Balsamo poussa l’œil du lion, le ressort joua, la plaque s’ouvrit; puis, détachant le contrepoids qui faisait descendre la trappe d’Althotas, il se plaça sur cette trappe et monta dans le laboratoire du vieillard.
– Ah! c’est toi, Acharat? dit celui-ci toujours dans son fauteuil. Tu sais que c’est dans huit jours que j’ai cent ans. Tu sais que, d’ici là, il me faut le sang d’un enfant ou d’une vierge?
Mais Balsamo ne l’écoutait point, il courut à l’armoire où se trouvaient les baumes magiques, saisit une de ces fioles dont il avait tant de fois éprouvé l’efficacité; puis il se replaça sur la trappe, frappa du pied et redescendit.
Althotas fit rouler son fauteuil jusqu’à l’orifice de la trappe, avec l’intention de le saisir par ses vêtements.
– Tu entends, malheureux! lui dit-il; tu entends, si dans huit jours je n’ai pas un enfant ou une vierge pour achever mon élixir, je suis mort.
Balsamo se retourna; les yeux du vieillard semblaient flamboyer au milieu de son visage aux muscles immobiles; on eût dit que les yeux seuls vivaient.
– Oui, oui, répondit Balsamo; oui, sois tranquille, on te donnera ce que tu demandes.
Puis, lâchant le ressort, il fit remonter la trappe qui, ainsi qu’un ornement, alla s’adapter au plafond.
Après quoi, il s’élança dans la chambre de Lorenza, où il était à peine rentré, que la sonnette de Fritz retentit.

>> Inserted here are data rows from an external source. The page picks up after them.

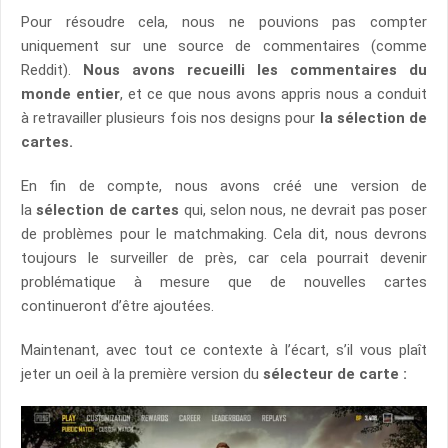
Pour résoudre cela, nous ne pouvions pas compter
uniquement sur une source de commentaires (comme
Reddit).
Nous avons recueilli les commentaires du
monde entier
, et ce que nous avons appris nous a conduit
à retravailler plusieurs fois nos designs pour
la sélection de
cartes.
En fin de compte, nous avons créé une version de
la
sélection de cartes
qui, selon nous, ne devrait pas poser
de problèmes pour le matchmaking. Cela dit, nous devrons
toujours le surveiller de près, car cela pourrait devenir
problématique à mesure que de nouvelles cartes
continueront d’être ajoutées.
Maintenant, avec tout ce contexte à l’écart, s’il vous plaît
jeter un oeil à la première version du
sélecteur de carte :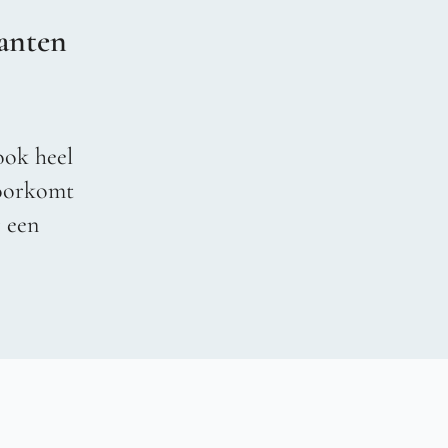
anten
ook heel
voorkomt
r een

– M. de Richelieu, murmura Balsamo; oh! ma foi, tout duc et pair qu’il est, il attendra.
Chapitre CXVIII Les deux gouttes d’eau de M. de Richelieu
Le duc de Richelieu sortit à quatre heures et demie de la maison de la rue Saint-Claude.

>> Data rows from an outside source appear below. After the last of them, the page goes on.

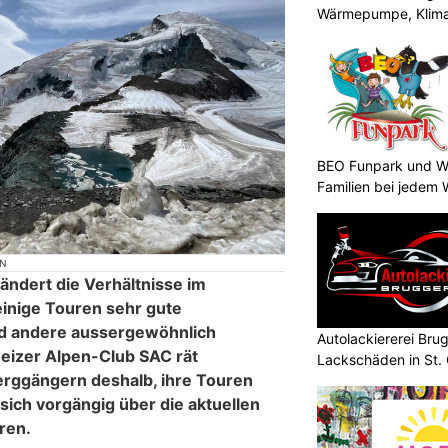
Wärmepumpe, Klima
BEO Funpark und Wo
Familien bei jedem 
ON
ändert die Verhältnisse im
inige Touren sehr gute
nd andere aussergewöhnlich
Autolackiererei Bru
eizer Alpen-Club SAC rät
Lackschäden in St. 
rggängern deshalb, ihre Touren
 sich vorgängig über die aktuellen
ren.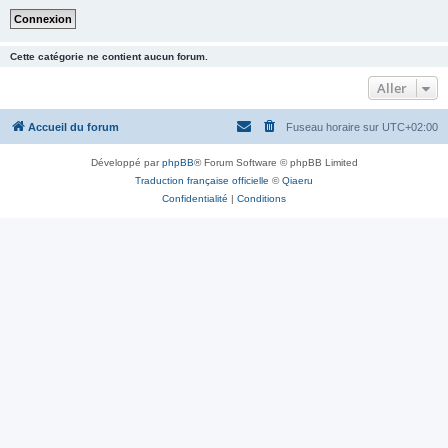
Cette catégorie ne contient aucun forum.
Aller
Accueil du forum
Fuseau horaire sur
UTC+02:00
Développé par
phpBB
® Forum Software © phpBB Limited
Traduction française officielle
©
Qiaeru
Confidentialité
|
Conditions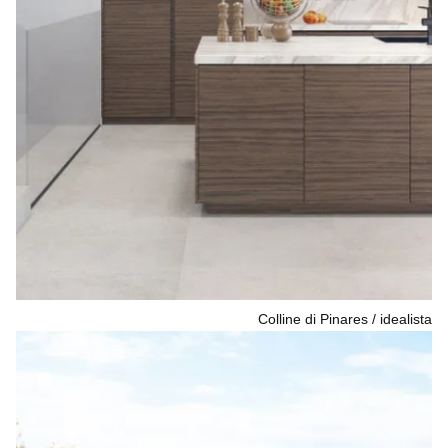
Colline di Pinares
idealista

Ce qu’il était venu faire chez Balsamo va s’expliquer tout naturellement dans ce qu’on va lire.
M. de Taverney avait dîné chez sa fille; madame la dauphine, ce jour-là, avait donné congé entier à Andrée pour que celle-ci pût recevoir son père chez elle.
On en était au dessert quand M. de Richelieu entra; toujours porteur de bonnes nouvelles, il venait annoncer à son ami que le roi avait déclaré, le matin même, que ce n’était plus une compagnie qu’il comptait donner à Philippe, mais un régiment.
Taverney manifesta bruyamment sa joie, et Andrée remercia le maréchal avec effusion.
La conversation fut tout ce qu’elle devait être après ce qui s’était passé. Richelieu parla toujours du roi, Andrée toujours de son frère, Taverney toujours d’Andrée.